Kathleen M. Clark (The Florida State University) and Clemency Montelle (University of Canterbury)

It may come as a surprise to many that often times mathematical concepts don't end up like they started! For those of you who think mathematics is timeless, fixed, and full of unchanging truths, such a proposition may seem unbelievable. But there are many instances in the history of mathematics of the development of a mathematical concept way beyond the purposes and potentialities that its original inventors intended. An example that will be familiar to you all is the logarithm.

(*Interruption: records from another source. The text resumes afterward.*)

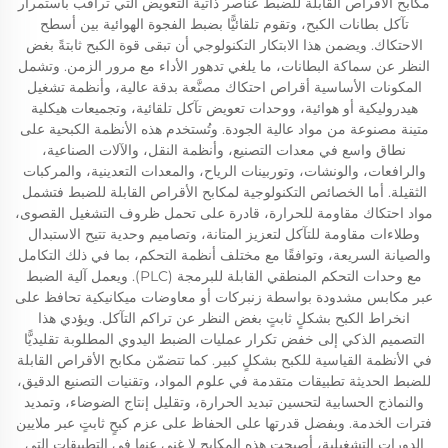
مكابح الأقراص القابلة للضبط عناصر ذاتية التعويض التي تراقب باستمرار
تآكل بطانات الكبح، وتقوم تلقائيًّا بضبط الفجوة الهوائية بين أسطح
الاحتكاك. ويضمن هذا الابتكار التكنولوجي أن تبقى قوة الكبح ثابتةً بغض
النظر عن سماكة البطانات، ما يلغي تدهور الأداء مع مرور الزمن. وتشمل
المكونات الأساسية أقراص احتكاك مصنَّعة بدقة عالية، وأنظمة تشغيل
هيدروليكية أو هوائية، ووحدات تعويض تآكل تلقائية، وتجميعات هيكلية
متينة مصنوعة من مواد عالية الجودة. وتُستخدم هذه الأنظمة الكبحية على
نطاق واسع في معدات التصنيع، وأنظمة النقل، والآلات الصناعية،
والرافعات، والونشات، وتوربينات الرياح، والمعدات التعدينية، والمركبات
الثقيلة. أما الخصائص التكنولوجية لمكابح الأقراص القابلة للضبط فتشمل
مواد احتكاك مقاومة للحرارة، قادرة على تحمل ظروف التشغيل القصوى،
وطلاءات مقاومة للتآكل لتعزيز المتانة، وتصاميم وحدية تتيح الاستبدال
والصيانة السريعة، وتوافقًا مع مختلف أنظمة التحكم، بما في ذلك التكامل
مع وحدات التحكم المنطقي القابلة للبرمجة (PLC). ويعمل آلية الضبط
عبر مكابس مشدودة بواسطة زنبركات أو معاوضات ميكانيكية تحافظ على
انخراط الكبح بشكلٍ ثابتٍ بغض النظر عن تراكم التآكل. ويؤدي هذا
التصميم الذكي إلى خفض تكرار عمليات الضبط اليدوي المطلوبة تقليديًّا
في الأنظمة القياسية للكبح بشكلٍ كبير. كما تتضمّن مكابح الأقراص القابلة
للضبط الحديثة تطبيقات متقدمة في علوم المواد، وتقنيات التصنيع الدقيق،
والنماذج الحسابية لتحسين تبديد الحرارة، وتقليل إنتاج الضوضاء، وتمديد
فترات الخدمة. وبفضل قدرتها على الحفاظ على عزم كبحٍ ثابتٍ عبر ملايين
الدورات التشغيلية، أصبحت هذه المكابح لا غنى عنها في التطبيقات التي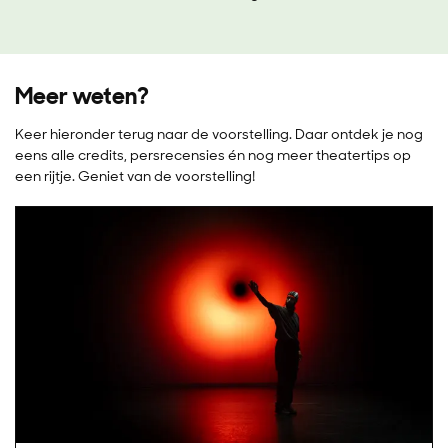
Meer weten?
Keer hieronder terug naar de voorstelling. Daar ontdek je nog
eens alle credits, persrecensies én nog meer theatertips op
een rijtje. Geniet van de voorstelling!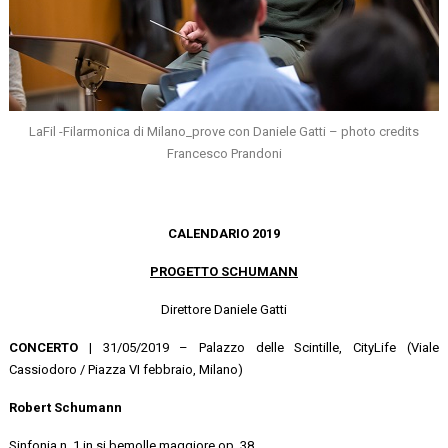
LaFil -Filarmonica di Milano_prove con Daniele Gatti – photo credits
Francesco Prandoni
CALENDARIO 2019
PROGETTO SCHUMANN
Direttore Daniele Gatti
CONCERTO
| 31/05/2019 – Palazzo delle Scintille, CityLife (Viale
Cassiodoro / Piazza VI febbraio, Milano)
Robert Schumann
Sinfonia n. 1 in si bemolle maggiore op. 38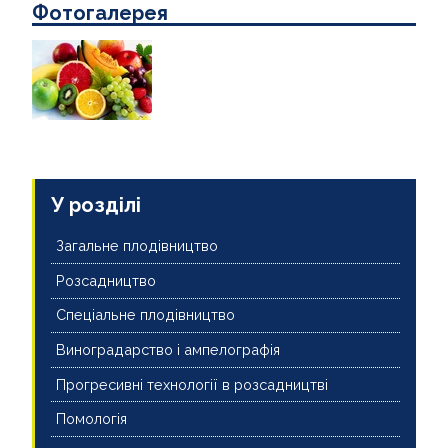
Фотогалерея
У розділі
Загальне плодівництво
Розсадництво
Спеціальне плодівництво
Виноградарство і ампелографія
Прогресивні технології в розсадництві
Помологія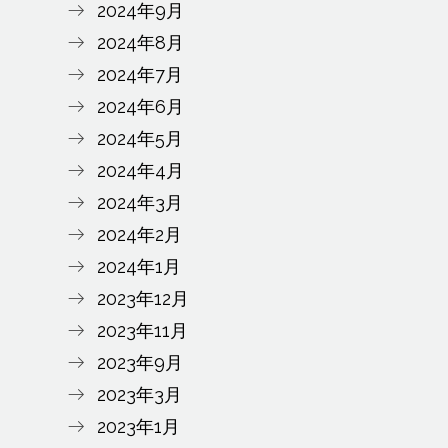
2024年9月
2024年8月
2024年7月
2024年6月
2024年5月
2024年4月
2024年3月
2024年2月
2024年1月
2023年12月
2023年11月
2023年9月
2023年3月
2023年1月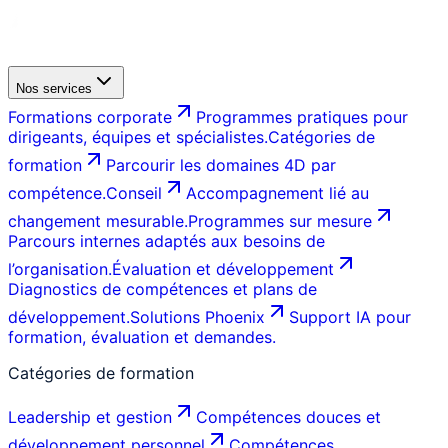
Nos services
Formations corporate
Programmes pratiques pour
dirigeants, équipes et spécialistes.
Catégories de
formation
Parcourir les domaines 4D par
compétence.
Conseil
Accompagnement lié au
changement mesurable.
Programmes sur mesure
Parcours internes adaptés aux besoins de
l’organisation.
Évaluation et développement
Diagnostics de compétences et plans de
développement.
Solutions Phoenix
Support IA pour
formation, évaluation et demandes.
Catégories de formation
Leadership et gestion
Compétences douces et
développement personnel
Compétences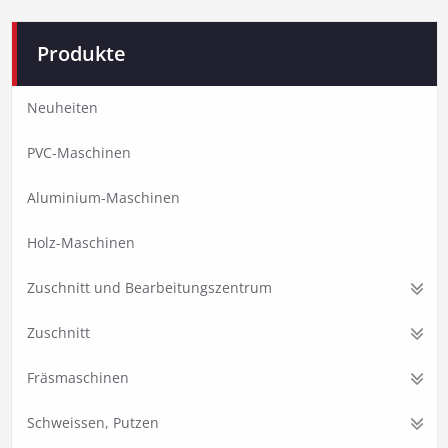
Produkte
Neuheiten
PVC-Maschinen
Aluminium-Maschinen
Holz-Maschinen
Zuschnitt und Bearbeitungszentrum
Zuschnitt
Fräsmaschinen
Schweissen, Putzen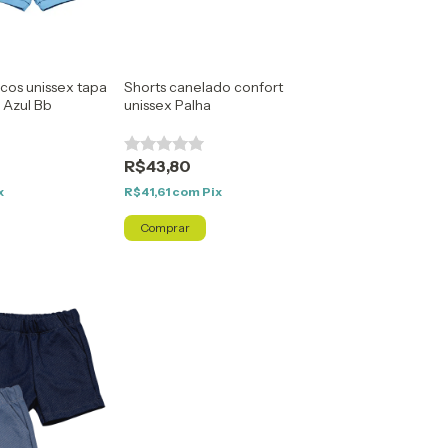
sicos unissex tapa
Shorts canelado confort
/ Azul Bb
unissex Palha
R$43,80
x
R$41,61
com
Pix
Comprar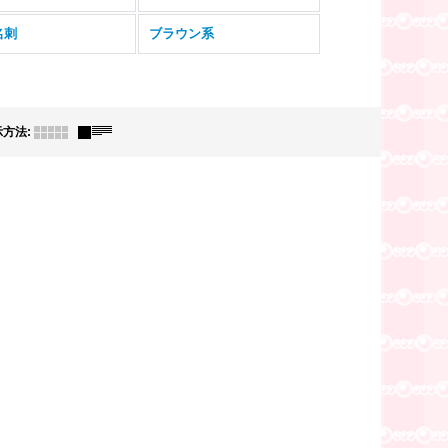
名刺
ブラウン系
示方法
: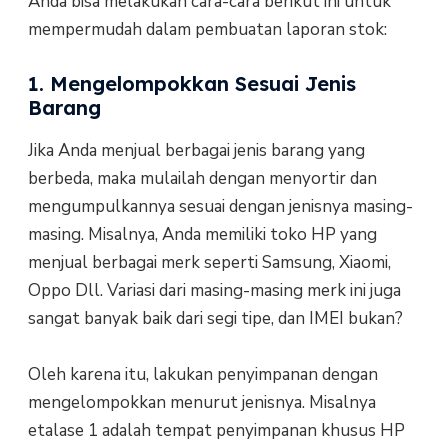
Anda bisa melakukan cara-cara berikut ini untuk
mempermudah dalam pembuatan laporan stok:
1. Mengelompokkan Sesuai Jenis
Barang
Jika Anda menjual berbagai jenis barang yang
berbeda, maka mulailah dengan menyortir dan
mengumpulkannya sesuai dengan jenisnya masing-
masing. Misalnya, Anda memiliki toko HP yang
menjual berbagai merk seperti Samsung, Xiaomi,
Oppo Dll. Variasi dari masing-masing merk ini juga
sangat banyak baik dari segi tipe, dan IMEI bukan?
Oleh karena itu, lakukan penyimpanan dengan
mengelompokkan menurut jenisnya. Misalnya
etalase 1 adalah tempat penyimpanan khusus HP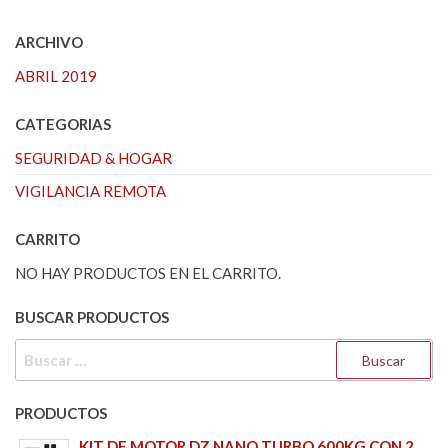
ARCHIVO
ABRIL 2019
CATEGORIAS
SEGURIDAD & HOGAR
VIGILANCIA REMOTA
CARRITO
NO HAY PRODUCTOS EN EL CARRITO.
BUSCAR PRODUCTOS
BUSCAR:
PRODUCTOS
KIT DE MOTOR DZ NANO TURBO 600KG CON 2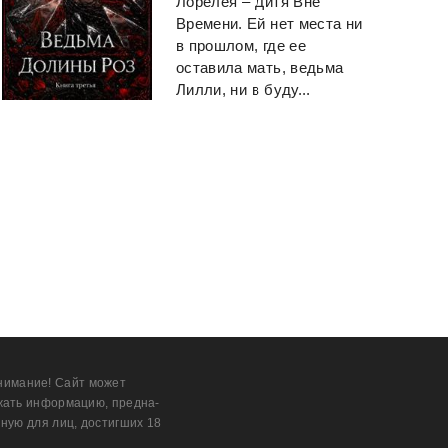
Лорелея – Дитя Вне
Времени. Ей нет места ни
в прошлом, где ее
оставила мать, ведьма
Лилли, ни в буду...
нимание! Сайт может
жать информацию, предна­
ную для лиц, дости­гших 18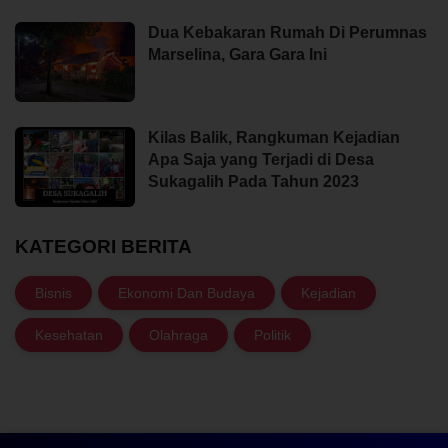
Dua Kebakaran Rumah Di Perumnas
Marselina, Gara Gara Ini
Kilas Balik, Rangkuman Kejadian
Apa Saja yang Terjadi di Desa
Sukagalih Pada Tahun 2023
KATEGORI BERITA
Bisnis
Ekonomi Dan Budaya
Kejadian
Kesehatan
Olahraga
Politik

What is a logarithm? Ask a modern mathematician nowadays and you will get a very different answer from the one you might have got from a mathematician several centuries ago. Indeed, even the very first mathematicians who worked with the logarithmic relation would have given an explanation that would seem quite foreign to a modern mathematician. So how did the logarithmic relation come about, and how is it that the concept underwent so much change? We will address these questions by looking at the emergence of this concept, and examining some of the issues surrounding its origins.

In fact, the question of the origins of the logarithmic relation does not have a simple answer. At least two scholars, the Scottish baron John Napier (1550-1617) and Swiss craftsman Joost Bürgi (1552-1632), produced independently systems that embodied the logarithmic relation and, within years of one another, produced tables for its use. This parallel insight is fascinating and rich in historical detail, and it reveals some methodological challenges for historians of mathematics. In light of all this, we will examine the ideas of these two scholars, as well as explore how historians have portrayed this intricate situation and the questions it raises about mathematics.

In large part, we intend to re-introduce teachers to a concept that is often taught without any reference to its original appearance on the mathematical scene. We hope that a close examination of Napier's and Bürgi's conceptions will enable teachers to consider alternative placement for introducing the idea of logarithms – as part of or after a unit on sequences. Furthermore, we provide in what follows mathematical and historical content, as well as student exercises, to promote the teaching of the logarithmic relation from its historical roots, which are firmly situated in simultaneous consideration of arithmetic and geometric sequences.